** begin **

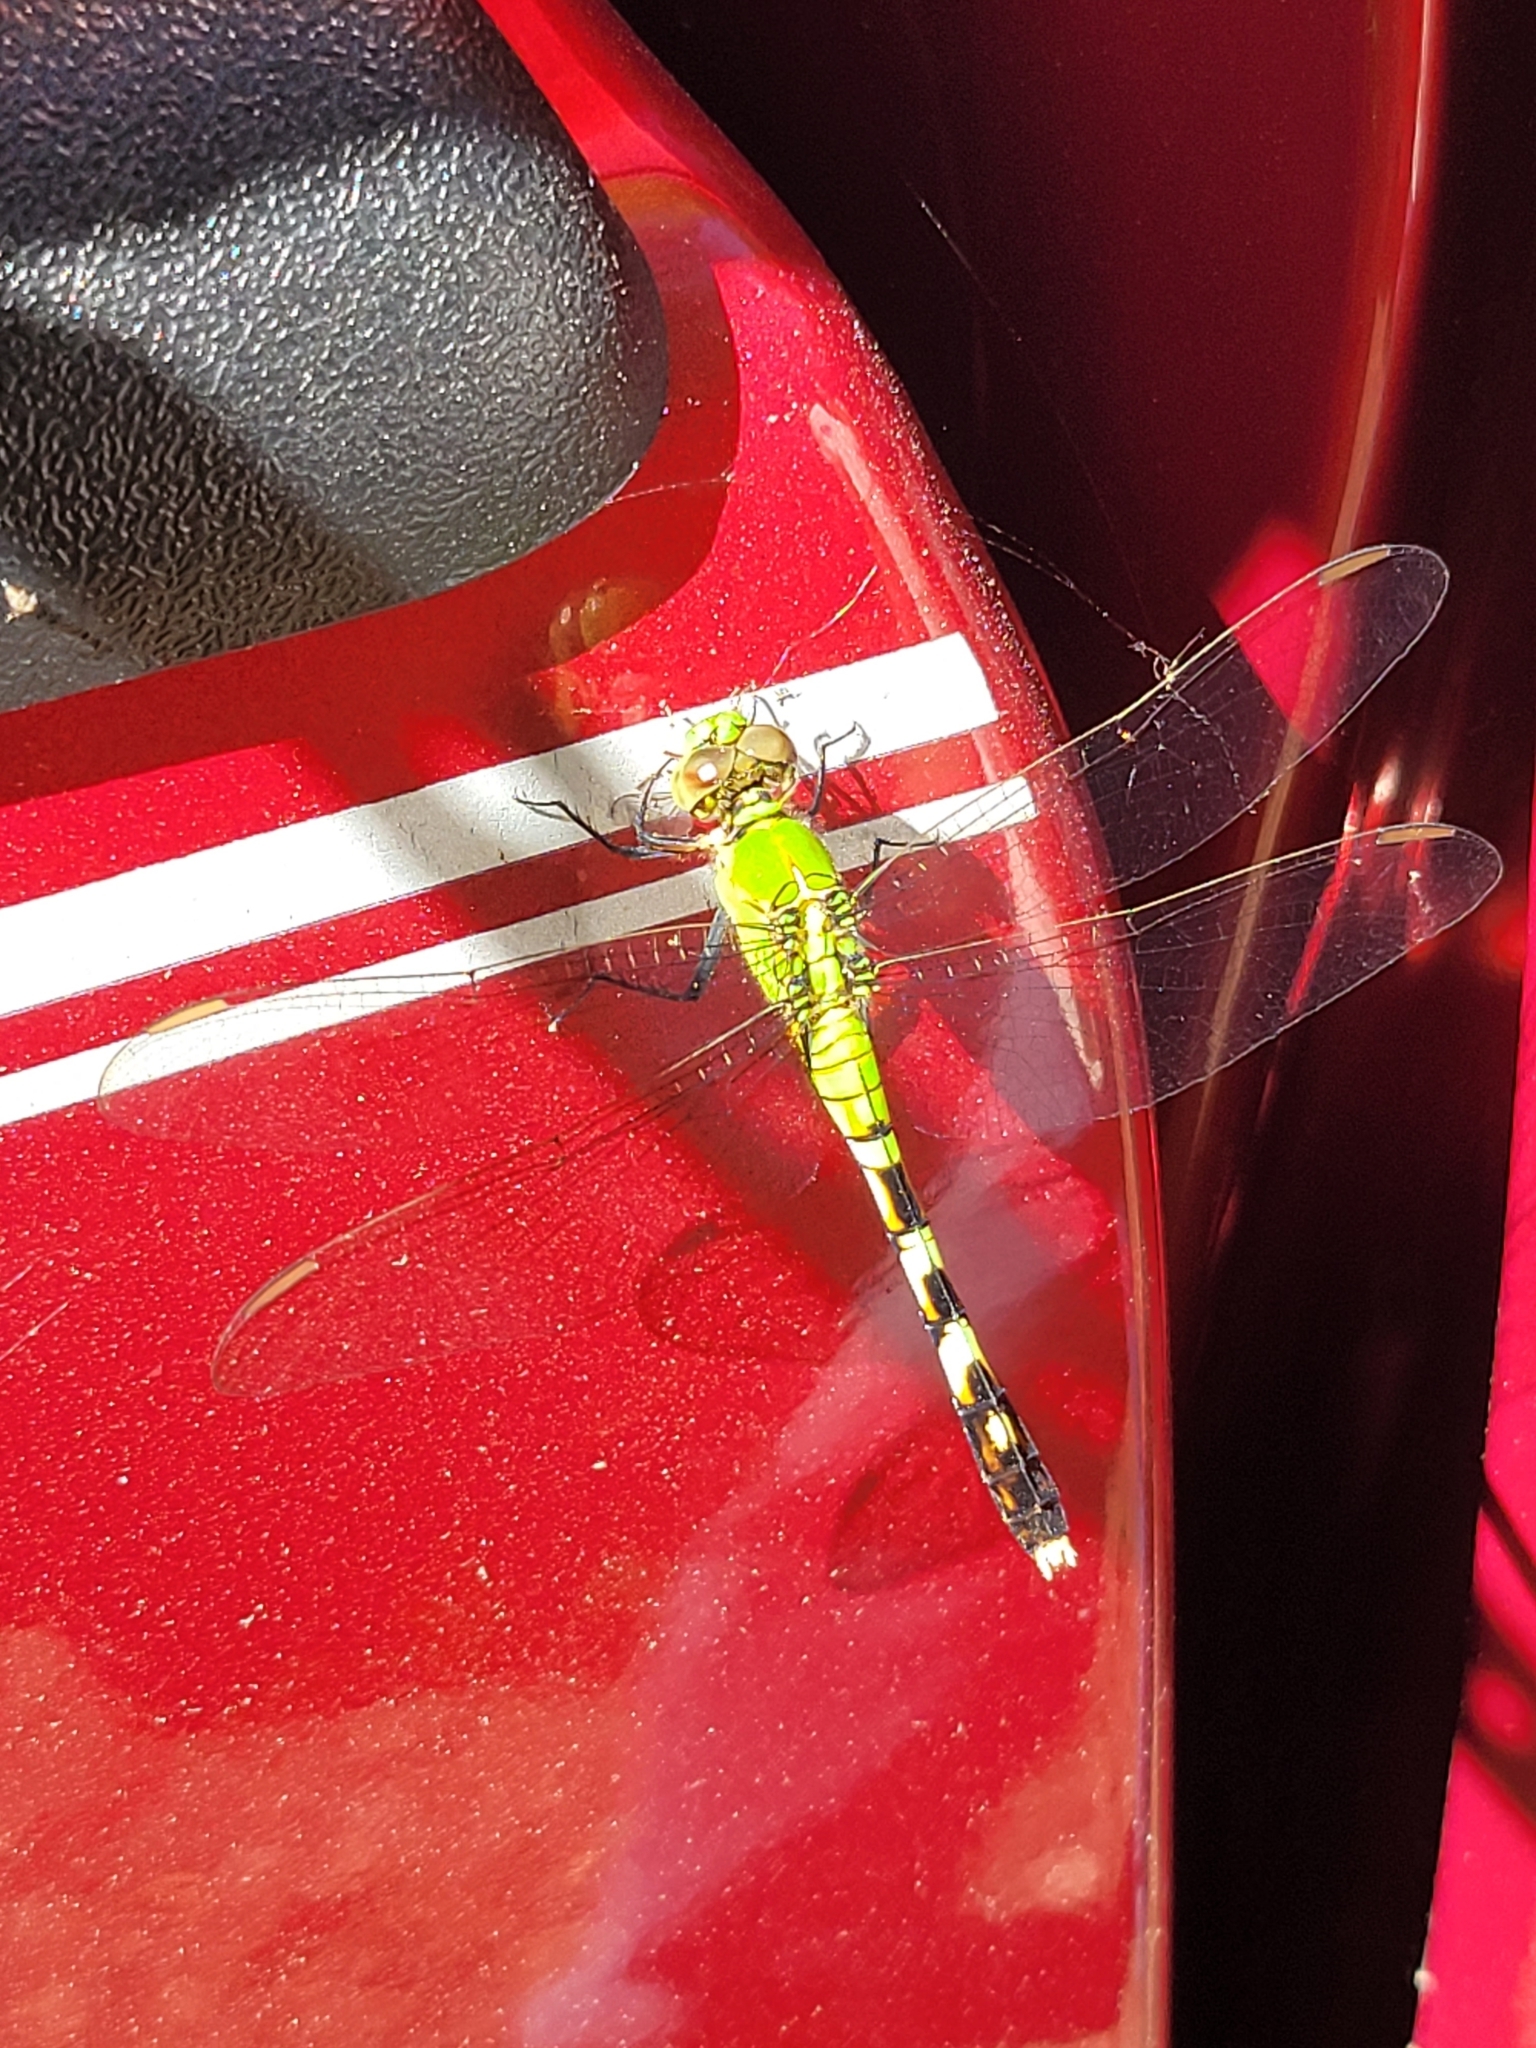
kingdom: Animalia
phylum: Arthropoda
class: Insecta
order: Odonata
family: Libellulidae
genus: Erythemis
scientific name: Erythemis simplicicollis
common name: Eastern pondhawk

** end **

__WHAT YOU SHOULD DO__:
Express all the rows above as a two-column CSV with one line per row. Under "label", put the headings from kingdom to common name. Under "name", put the entries that follow those headings. Quote each field, turn line breaks into spaces, and leave the pictures out.

__TASK SOLUTION__:
label,name
"kingdom:","Animalia"
"phylum:","Arthropoda"
"class:","Insecta"
"order:","Odonata"
"family:","Libellulidae"
"genus:","Erythemis"
"scientific name:","Erythemis simplicicollis"
"common name:","Eastern pondhawk"